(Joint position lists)
--

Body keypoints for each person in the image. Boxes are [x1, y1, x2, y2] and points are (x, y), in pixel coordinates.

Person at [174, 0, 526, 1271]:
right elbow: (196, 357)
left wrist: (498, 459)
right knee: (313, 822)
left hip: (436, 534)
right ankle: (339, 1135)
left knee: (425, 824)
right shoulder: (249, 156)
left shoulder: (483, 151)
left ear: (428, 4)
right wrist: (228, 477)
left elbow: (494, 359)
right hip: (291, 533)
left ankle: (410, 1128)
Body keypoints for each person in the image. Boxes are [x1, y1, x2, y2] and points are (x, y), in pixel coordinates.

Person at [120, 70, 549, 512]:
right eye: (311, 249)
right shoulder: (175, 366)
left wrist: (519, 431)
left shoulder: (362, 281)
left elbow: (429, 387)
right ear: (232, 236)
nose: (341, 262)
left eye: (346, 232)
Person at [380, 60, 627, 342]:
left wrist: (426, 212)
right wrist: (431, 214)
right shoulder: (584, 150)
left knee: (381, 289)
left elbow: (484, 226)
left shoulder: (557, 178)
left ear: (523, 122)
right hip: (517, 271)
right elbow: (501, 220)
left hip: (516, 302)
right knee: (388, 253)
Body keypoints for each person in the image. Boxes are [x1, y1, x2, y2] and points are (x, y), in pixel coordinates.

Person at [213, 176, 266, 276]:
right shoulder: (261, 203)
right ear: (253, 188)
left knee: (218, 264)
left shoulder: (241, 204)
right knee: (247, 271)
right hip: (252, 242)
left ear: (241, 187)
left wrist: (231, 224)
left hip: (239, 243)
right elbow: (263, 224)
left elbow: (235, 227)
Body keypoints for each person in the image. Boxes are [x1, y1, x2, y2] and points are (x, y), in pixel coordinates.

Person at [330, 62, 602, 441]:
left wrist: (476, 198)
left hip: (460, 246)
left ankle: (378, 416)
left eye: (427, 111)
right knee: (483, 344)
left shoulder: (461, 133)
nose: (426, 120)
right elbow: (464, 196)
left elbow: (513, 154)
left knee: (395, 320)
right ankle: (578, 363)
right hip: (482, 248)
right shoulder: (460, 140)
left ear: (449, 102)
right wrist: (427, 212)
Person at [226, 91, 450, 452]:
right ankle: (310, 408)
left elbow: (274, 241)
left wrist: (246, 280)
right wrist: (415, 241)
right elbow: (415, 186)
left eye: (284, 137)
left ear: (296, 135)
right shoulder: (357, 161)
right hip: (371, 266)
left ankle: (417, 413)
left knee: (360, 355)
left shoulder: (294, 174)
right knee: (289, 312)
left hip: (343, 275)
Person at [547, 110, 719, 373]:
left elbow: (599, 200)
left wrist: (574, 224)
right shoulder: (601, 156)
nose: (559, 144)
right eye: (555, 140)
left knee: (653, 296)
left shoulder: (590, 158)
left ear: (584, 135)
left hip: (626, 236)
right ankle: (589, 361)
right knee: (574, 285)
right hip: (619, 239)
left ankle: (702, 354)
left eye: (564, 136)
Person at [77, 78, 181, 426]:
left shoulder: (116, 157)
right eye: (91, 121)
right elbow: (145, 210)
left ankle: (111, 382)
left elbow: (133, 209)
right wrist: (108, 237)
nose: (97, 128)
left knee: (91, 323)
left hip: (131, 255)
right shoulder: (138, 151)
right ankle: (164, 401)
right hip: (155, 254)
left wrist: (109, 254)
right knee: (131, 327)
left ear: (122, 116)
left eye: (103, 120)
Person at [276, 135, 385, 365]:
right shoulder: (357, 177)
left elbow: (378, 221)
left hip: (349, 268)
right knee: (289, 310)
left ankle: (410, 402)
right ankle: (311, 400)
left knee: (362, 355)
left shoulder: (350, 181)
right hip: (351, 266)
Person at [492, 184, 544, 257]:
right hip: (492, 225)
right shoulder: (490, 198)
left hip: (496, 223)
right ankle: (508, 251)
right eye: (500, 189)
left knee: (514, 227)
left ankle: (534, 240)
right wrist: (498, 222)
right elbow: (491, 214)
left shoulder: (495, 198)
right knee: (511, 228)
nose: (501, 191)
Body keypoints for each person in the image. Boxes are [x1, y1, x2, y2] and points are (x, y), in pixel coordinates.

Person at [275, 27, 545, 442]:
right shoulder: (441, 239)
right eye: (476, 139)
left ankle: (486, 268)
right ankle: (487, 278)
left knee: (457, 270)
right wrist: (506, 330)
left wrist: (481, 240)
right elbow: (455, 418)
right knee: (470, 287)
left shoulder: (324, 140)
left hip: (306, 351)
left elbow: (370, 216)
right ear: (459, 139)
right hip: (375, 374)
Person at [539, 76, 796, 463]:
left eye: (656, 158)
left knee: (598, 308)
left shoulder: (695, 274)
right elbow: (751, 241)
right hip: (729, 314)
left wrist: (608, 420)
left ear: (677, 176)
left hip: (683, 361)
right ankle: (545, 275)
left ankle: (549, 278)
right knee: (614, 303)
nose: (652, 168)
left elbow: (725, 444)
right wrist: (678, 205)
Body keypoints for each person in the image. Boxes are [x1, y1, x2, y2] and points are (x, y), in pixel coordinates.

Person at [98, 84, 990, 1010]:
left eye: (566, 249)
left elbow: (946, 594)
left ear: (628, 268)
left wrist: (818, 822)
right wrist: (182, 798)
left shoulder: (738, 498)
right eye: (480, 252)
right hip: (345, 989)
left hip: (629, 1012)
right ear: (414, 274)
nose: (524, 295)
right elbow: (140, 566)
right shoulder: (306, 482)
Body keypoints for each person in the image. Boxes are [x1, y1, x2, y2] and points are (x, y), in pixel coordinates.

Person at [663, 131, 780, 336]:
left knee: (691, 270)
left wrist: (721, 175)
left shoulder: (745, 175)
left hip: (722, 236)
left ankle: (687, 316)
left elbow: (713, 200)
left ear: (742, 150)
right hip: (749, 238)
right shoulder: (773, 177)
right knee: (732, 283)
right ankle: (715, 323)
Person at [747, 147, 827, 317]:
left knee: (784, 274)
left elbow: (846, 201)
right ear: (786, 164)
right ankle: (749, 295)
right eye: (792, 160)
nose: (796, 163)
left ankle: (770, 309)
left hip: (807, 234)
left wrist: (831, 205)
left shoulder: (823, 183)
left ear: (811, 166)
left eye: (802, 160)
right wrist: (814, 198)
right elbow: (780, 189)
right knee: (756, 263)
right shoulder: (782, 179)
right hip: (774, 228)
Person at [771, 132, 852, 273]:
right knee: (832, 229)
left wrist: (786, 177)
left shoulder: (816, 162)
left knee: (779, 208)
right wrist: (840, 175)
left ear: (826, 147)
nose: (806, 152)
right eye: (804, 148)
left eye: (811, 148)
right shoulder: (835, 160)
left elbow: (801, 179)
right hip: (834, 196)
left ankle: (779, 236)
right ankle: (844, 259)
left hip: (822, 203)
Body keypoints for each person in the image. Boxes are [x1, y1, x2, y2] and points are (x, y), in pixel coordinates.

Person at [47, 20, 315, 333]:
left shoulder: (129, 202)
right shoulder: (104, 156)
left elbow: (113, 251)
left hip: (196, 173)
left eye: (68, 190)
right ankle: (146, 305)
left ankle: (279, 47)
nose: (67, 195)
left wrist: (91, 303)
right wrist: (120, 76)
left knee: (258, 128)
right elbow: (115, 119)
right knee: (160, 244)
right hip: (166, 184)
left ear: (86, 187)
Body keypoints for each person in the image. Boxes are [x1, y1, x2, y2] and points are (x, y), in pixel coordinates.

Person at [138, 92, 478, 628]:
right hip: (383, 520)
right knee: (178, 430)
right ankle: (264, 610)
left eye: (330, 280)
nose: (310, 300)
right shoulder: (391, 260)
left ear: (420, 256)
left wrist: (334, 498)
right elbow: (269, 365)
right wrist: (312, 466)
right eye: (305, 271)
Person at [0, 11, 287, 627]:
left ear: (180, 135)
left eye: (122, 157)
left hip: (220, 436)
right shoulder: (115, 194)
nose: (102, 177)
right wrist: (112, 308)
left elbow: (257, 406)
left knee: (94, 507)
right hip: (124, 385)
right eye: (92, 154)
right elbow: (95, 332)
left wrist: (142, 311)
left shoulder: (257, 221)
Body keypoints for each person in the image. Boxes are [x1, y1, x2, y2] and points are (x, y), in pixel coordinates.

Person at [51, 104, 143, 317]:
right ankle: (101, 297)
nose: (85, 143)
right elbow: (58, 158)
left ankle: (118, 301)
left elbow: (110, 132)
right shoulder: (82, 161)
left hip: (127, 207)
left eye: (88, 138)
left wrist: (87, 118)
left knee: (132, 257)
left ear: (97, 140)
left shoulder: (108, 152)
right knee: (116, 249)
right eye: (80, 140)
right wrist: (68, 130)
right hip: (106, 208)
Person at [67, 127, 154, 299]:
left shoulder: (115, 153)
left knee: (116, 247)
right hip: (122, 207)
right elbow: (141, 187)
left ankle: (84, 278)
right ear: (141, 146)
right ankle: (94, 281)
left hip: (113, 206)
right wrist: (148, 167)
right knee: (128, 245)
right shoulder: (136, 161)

--

Copy the stretch of the records above that runs from the line with "right hip: (834, 196)" through the line with "right hip: (383, 520)". Both end lines belong in the copy, and nothing else does.

▶ _RESULT OF THIS TASK_
right hip: (834, 196)
left ankle: (779, 236)
right ankle: (844, 259)
left hip: (822, 203)
Body keypoints for each person in the image. Boxes are [x1, y1, x2, y2] and points are (x, y), in pixel coordinates.

Person at [47, 20, 315, 333]:
left shoulder: (129, 202)
right shoulder: (104, 156)
left elbow: (113, 251)
left hip: (196, 173)
left eye: (68, 190)
right ankle: (146, 305)
left ankle: (279, 47)
nose: (67, 195)
left wrist: (91, 303)
right wrist: (120, 76)
left knee: (258, 128)
right elbow: (115, 119)
right knee: (160, 244)
right hip: (166, 184)
left ear: (86, 187)
Body keypoints for each person in the image. Boxes are [x1, y1, x2, y2] and points are (x, y), in pixel coordinates.

Person at [138, 92, 478, 628]:
right hip: (383, 520)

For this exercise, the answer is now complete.